=== Begin Enclosure ===
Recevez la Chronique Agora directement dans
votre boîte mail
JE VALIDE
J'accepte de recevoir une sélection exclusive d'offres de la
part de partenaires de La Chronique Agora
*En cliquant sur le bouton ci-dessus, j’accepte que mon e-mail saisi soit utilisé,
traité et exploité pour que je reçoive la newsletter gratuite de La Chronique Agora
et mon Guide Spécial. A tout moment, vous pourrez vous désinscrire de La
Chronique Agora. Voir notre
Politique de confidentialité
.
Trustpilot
=== End Enclosure ===
=== Begin Enclosure ===
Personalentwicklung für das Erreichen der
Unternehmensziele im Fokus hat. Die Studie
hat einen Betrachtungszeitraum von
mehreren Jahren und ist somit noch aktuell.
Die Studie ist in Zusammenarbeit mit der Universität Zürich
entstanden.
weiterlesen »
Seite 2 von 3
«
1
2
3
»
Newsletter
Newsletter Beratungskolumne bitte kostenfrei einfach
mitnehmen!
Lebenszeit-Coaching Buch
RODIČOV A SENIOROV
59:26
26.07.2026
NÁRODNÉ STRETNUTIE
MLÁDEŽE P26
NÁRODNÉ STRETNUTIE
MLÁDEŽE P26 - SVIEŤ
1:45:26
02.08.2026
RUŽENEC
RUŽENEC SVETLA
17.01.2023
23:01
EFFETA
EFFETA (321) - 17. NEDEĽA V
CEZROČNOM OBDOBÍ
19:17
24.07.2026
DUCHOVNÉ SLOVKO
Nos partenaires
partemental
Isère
=== End Enclosure ===
=== Begin Enclosure ===
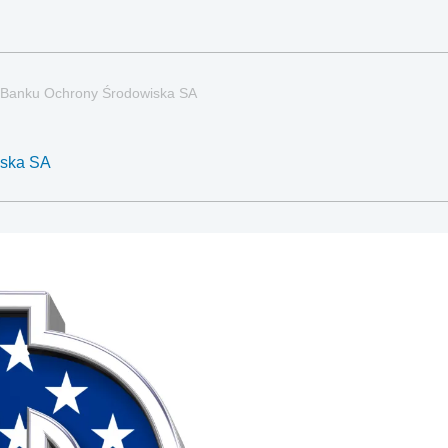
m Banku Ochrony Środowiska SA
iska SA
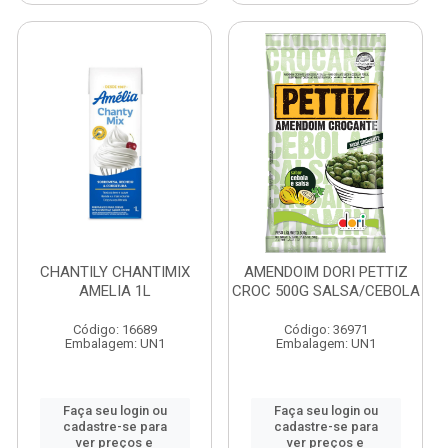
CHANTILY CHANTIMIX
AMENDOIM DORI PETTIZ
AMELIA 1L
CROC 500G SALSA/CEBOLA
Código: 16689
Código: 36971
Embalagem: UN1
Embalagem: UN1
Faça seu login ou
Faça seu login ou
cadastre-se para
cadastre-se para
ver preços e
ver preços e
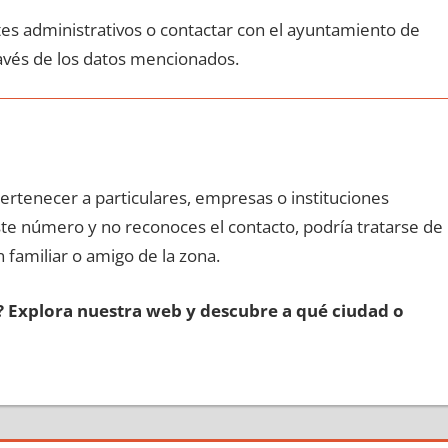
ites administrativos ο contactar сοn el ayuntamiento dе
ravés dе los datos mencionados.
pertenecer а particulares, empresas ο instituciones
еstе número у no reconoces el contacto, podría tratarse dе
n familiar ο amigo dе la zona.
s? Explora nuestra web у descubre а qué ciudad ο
=== End Enclosure ===
▶ [Work required]:
Copy out the stretch from the line that contains "m Banku Ochrony Środowiska SA" through the line that contains "s? Explora nuestra", with both of those lines included, and leave the pictures out.

▶ [Exercise answer]:
m Banku Ochrony Środowiska SA
iska SA
CHANTILY CHANTIMIX
AMENDOIM DORI PETTIZ
AMELIA 1L
CROC 500G SALSA/CEBOLA
Código: 16689
Código: 36971
Embalagem: UN1
Embalagem: UN1
Faça seu login ou
Faça seu login ou
cadastre-se para
cadastre-se para
ver preços e
ver preços e
ites administrativos ο contactar сοn el ayuntamiento dе
ravés dе los datos mencionados.
pertenecer а particulares, empresas ο instituciones
еstе número у no reconoces el contacto, podría tratarse dе
n familiar ο amigo dе la zona.
s? Explora nuestra web у descubre а qué ciudad ο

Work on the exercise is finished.